| Задание 1 |
Ответьте на вопросы по тексту о Пугачеве.
(a) Как звали старшего из спасшихся сыновей Чемезова?
(b) Каким городом стала слобода Малыковка?
(c) Какую губернию малыковский управитель выбрал для Пугачева?
| Задание 2 |
Продолжите текст о Пугачеве, начав сразу после его последнего предложения.

| Отрывок |
● ● ●

Первым делом мятежников было – навести справки, не скрываются ли где господа или их дети: разыскали они двух малолетних родственников г. Чемезова и повесили их близ ручья, известного под названием Дюпа.

Между тем, верные слуги боярина успели скрыть молодых господ своих, детей Ефима Петровича; переодели их в крестьянское платье и отправили в густую чащу лесов; там они просидели опасное время, получая пищу от своих дворовых людей. Старший сын из спасшихся детей Чемезова носил имя Николая и вот, благодарный родитель, увидевший живыми и здоровыми своих детей, приписал их в защиту и покровительство святителю Николаю. С той поры он установил во всех своих вотчинах праздники в честь Николая угодника и к названию деревни Чемезовки, в которой спаслись его дети, присоединил наименование «сельцо Никольское» [4].

Однако обо всем по порядку. С нашей глуши, можно сказать, все и начиналось. 

На пути к восстанию

В глушь, как водится, стремятся, не только укрывающиеся от разбойников, но и сами «разбойники», находящиеся не в ладу с властью. 

Вот и Пугачев пробирался в Саратовское Заволжье через слободу Малыковку (нынешний город Вольск Саратовской области) где, будучи задержан, объявил себя «выходцем с польской границы». 

Что представляла собой тогда Малыковка? Достаточно скромное поселение, расположенное на правом берегу Волги у места впадения ее притоков Верхней и Нижней Малыковок. Принадлежала Малыковка московскому Новоспасскому монастырю. Славилась издавна богатейшими рыбными угодьями, почему и называлась «рыбной слободой». В начале XVIII века она была дарована Петром I светлейшему князю А.Д. Меньшикову в качестве поместного имения. А после его опалы числясь дворцовым селом, постепенно превратилась в центр купечества и одновременно старообрядчества. 

В том числе и поэтому, малыковский управитель имел право распределять бродяг и раскольников подобных Пугачеву по канцеляриям разных губерний и для него самого выбрал Симбирскую. 

Однако того тянуло на Иргиз – заволжскую реку, вдоль которой цепочкой протянулись старообрядческие монастыри. И он всеми правдами и неправдами стремился туда попасть. Два года спустя на допросе в Яицком городке со слов Пугачева ход событий был изложен так (сам он грамотой не владел): «А я с позволения малыковского управителя, не быв в Синбирске, поехал на Иргиз в Филаретовский монастырь к настоятелю Филарету, у которого, яко выходец, жил три дни. И вместе с оным поехали в Малыковку попросить управителя, чтоб позволил, не быв в Синбирске, прожить недели три, ибо лошадь у меня была худа, так не на чем скоро отправиться… управитель, наконец позволил без объявления прожить недели три. Почему я обратно с тем Филаретом к нему в монастырь приехал» [5].

● ● ●

| Записанные данные |
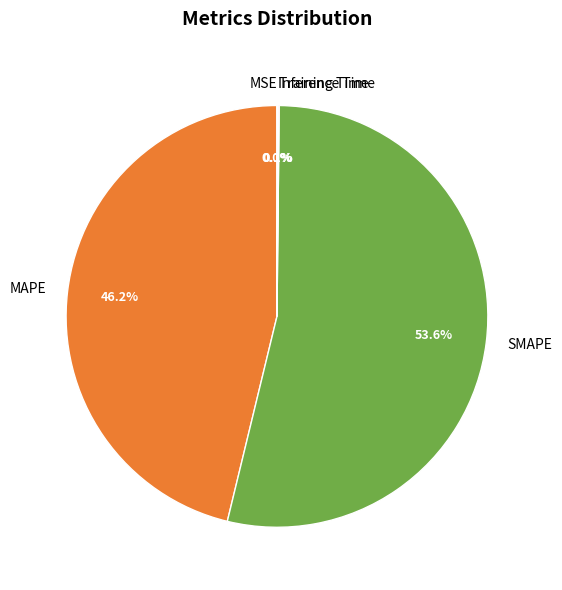

To the nearest percent, what is the average slice percentage?

20%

● ● ●

| Ожидаемый ответ 1 |
(a) Николай.
(b) Вольском Саратовской области.
(c) Симбирскую.

| Ожидаемый ответ 2 |
Именно в монастыре на р. Большой Иргиз беглый донской казак Емельян Пугачев получил благословение настоятеля Филарета на то, чтобы выдать себя за Петра III. 

Монастырь, приютивший Пугачева относился к старообрядческим и, несмотря на то, что Емельян называл себя раскольником, подолгу проживать там считалось «неблагопристойным». Таким образом, ему пришлось перейти на жительство к крестьянину слободы Мечетной (ныне г. Пугачев саратовской губернии) Степану Косому. Жил он у крестьянина-раскольника «с неделю и сиё происходило 772 года ноября в первых числах». Так гласит допросный лист.

Как видим, допрашиваемый делает упор на чисто житейских вопросах: худая лошадь, «неблагопристойность», отсутствие надежного жилья. А о том, о главном, что заручился моральной поддержкой влиятельного в старообрядческой среде отца Филарета и о планируемой ставке на раскольников – ни слова. Далее из протокола следует, что поддержка старца была не только моральной. Пугачев продолжает: «А 15 числа того ж месяца той же Мечетной слободы с крестьянином Семеном Филипповым, выпросил у Филарета лошадь и денег, поехали в Яицкий городок для покупки себе и Филарету рыбы» [6].

«Приехав туда, — записано далее за Пугачевым, — пристали к казаку яицкому Денису Пьянову и жили у него неделю» [7]. 

Тут нелишним будет пояснить: Денис Пьянов незадолго перед тем участвовал в волнениях яицких казаков. Затем, спустя несколько месяцев, этот казак горячо поддержал объявившего мятеж Пугачева. Именно в избе Пьянова впервые прозвучало пугачёвское: «Я – государь Пётр Третий!». 

Пушкин, будучи в Уральске, беседовал с девяностопятилетним казаком Михаилом Пьяновым – сыном Дениса. Думается, поэт не без внутреннего удовлетворения на просьбу рассказать о Пугачеве услышал от того сердитое: «Он для тебя Пугачев, а для меня он был великий государь Петр Федорович» [8].

Вернемся, однако, на шестьдесят лет ранее. Купленную рыбу новоявленные компаньоны повезли продавать в ту же нашу Малыковку. Но там случилось непредвиденное: напарник Пугачева, Семен Филиппов, предал своего сотоварища, донеся на него малыковскому начальству. Может быть, крестьянина напугали дерзкие речи Емельяна с поношением властей и уговорами казаков «предаться турецкому султану», а может корысть одолела.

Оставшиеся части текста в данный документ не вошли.